A urgência da centralização de dados biológicos
Enfrentar um desafio desta envergadura requer recursos centralizados e coordenados baseados na Web que possam servir como repositórios de dados e conhecimento, facilitando a utilização contínua de ferramentas analíticas, pipelines de bioinformática e bases de dados relacionadas, impulsionando, em última análise, a investigação de ponta sobre os venenos.
No artigo “Web of venom: exploration of big data resources in animal toxin research”, investigadores de todo o mundo abordaram as necessidades multifacetadas da comunidade científica envolvida na investigação relacionada com venenos e toxinas, identificando e discutindo recursos da web, bases de dados e ferramentas habitualmente utilizadas e destacando os desafios que enfrentam diariamente no acesso e utilização destes recursos. Neste trabalho, os investigadores destacam a importância de melhorar as normas, promover a interoperabilidade e incentivar a partilha de dados e métodos dentro da comunidade de investigação sobre venenos. Destaca-se a necessidade de garantir a acessibilidade e a normalização destes dados sobretudo no que diz respeito à sua disponibilização para as comunidades clínicas que possam usufruir deste conhecimento para tratar doentes diariamente.
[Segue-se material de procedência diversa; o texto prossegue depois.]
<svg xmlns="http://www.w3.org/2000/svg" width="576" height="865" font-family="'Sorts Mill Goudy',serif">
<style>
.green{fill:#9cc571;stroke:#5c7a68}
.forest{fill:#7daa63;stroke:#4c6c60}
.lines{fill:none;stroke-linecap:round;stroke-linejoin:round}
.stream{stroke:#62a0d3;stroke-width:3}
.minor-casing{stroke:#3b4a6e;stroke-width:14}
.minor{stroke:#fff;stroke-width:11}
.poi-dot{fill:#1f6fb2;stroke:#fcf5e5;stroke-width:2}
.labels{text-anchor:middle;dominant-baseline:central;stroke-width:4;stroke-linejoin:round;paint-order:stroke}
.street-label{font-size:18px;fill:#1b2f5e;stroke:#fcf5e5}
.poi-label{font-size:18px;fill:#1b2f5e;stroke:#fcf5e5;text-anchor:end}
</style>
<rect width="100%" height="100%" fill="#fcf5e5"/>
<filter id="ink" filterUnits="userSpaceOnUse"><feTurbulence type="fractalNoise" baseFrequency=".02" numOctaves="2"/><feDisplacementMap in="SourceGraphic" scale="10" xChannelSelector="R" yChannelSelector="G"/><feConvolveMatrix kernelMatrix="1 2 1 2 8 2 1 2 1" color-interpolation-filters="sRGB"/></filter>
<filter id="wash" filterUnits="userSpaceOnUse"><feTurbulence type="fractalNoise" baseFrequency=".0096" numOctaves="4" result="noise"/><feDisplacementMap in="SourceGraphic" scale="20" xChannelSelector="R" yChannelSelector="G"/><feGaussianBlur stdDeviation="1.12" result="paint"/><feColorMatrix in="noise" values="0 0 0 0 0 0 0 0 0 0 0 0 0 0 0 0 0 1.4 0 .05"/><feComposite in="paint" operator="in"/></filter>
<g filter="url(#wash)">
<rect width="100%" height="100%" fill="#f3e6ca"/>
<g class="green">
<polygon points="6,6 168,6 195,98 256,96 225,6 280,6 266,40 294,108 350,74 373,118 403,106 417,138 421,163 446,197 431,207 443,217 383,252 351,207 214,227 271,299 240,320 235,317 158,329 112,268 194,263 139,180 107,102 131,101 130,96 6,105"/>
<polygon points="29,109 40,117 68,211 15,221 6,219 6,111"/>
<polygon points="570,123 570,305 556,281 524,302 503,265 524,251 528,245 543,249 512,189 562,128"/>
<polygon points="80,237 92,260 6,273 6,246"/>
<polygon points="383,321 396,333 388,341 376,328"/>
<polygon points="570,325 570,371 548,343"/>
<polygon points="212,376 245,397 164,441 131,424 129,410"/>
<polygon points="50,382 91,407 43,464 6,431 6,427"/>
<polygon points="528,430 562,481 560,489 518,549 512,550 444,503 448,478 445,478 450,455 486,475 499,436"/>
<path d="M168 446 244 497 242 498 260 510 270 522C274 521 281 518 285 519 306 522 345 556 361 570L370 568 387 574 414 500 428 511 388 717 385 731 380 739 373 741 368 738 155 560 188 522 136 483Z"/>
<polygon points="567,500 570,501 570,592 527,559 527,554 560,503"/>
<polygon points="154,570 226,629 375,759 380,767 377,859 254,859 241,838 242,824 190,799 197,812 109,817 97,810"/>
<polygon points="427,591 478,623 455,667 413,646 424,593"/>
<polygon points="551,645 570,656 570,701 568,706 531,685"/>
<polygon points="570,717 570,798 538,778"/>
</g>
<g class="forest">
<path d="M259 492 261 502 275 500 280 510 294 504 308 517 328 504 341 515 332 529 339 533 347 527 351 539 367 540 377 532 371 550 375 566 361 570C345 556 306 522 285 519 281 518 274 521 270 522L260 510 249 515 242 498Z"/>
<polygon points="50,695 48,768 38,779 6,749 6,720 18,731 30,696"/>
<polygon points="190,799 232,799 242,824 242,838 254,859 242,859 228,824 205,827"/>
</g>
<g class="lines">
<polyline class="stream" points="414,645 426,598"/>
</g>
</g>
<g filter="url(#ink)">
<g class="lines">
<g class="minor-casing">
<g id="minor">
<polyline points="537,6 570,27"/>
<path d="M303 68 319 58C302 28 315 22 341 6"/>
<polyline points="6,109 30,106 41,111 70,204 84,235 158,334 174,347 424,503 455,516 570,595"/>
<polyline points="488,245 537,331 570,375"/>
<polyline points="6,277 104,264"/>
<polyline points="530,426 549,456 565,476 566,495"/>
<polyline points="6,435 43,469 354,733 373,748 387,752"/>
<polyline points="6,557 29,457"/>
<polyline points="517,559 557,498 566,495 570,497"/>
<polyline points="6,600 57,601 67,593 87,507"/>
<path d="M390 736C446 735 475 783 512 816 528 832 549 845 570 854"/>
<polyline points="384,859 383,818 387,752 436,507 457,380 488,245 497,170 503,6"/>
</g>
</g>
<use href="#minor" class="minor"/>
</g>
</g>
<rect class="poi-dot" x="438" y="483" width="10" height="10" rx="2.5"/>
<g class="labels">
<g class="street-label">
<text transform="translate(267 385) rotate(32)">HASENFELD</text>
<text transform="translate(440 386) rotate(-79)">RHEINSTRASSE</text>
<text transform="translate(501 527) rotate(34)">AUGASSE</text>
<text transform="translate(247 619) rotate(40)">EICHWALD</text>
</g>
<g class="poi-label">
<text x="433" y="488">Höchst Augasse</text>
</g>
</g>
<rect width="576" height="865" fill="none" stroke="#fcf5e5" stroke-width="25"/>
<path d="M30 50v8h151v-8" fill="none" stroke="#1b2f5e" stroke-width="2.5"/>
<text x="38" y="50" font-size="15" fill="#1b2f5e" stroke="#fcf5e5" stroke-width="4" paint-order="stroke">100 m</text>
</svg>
Uma plataforma integradora
Agostinho Antunes demonstra as vantagens de uma plataforma acessível: “ao consolidar informações tão diversas num único recurso ou interface unindo uma série de recursos, os cientistas que trabalham no campo interdisciplinar dos venenos e toxinas animais teriam uma ferramenta valiosa à sua disposição. Permitir-lhes-ia aceder a informação geral e específica sobre um vasto número de espécies venenosas e toxinas e diminuiria o tempo despendido em extensas pesquisas bibliográficas.” Este recurso poderá, também, contribuir significativamente para a investigação sobre venenos, facilitando a classificação das proteínas do veneno, auxiliando no desenho de péptidos com propriedades farmacológicas desejadas e identificando potenciais interações.
Neste sentido, no contexto do artigo publicado na revista GigaScience, os investigadores compilaram também uma tabela interativa disponibilizada no site VenomZone, do SIB Swiss Institute of Bioinformatics, que consideram um bom ponto de partida para o lançamento de uma grande plataforma de dados sobre a investigação em venenos e toxinas animais que alcançaria ferramentas de todo o tipo, incluindo a inteligência artificial e a computação de procedimentos.
“A padronização de dados, os métodos computacionais avançados, como a inteligência artificial, e a interpretação de diversos tipos de dados são fundamentais para fornecer avanços significativos. O progresso no sentido de satisfazer as necessidades da comunidade de investigação sobre venenos requer o estabelecimento de um recurso computacional dedicado específico aos venenos que esperamos ajudar a contribuir muito em breve”, remata Agostinho Antunes.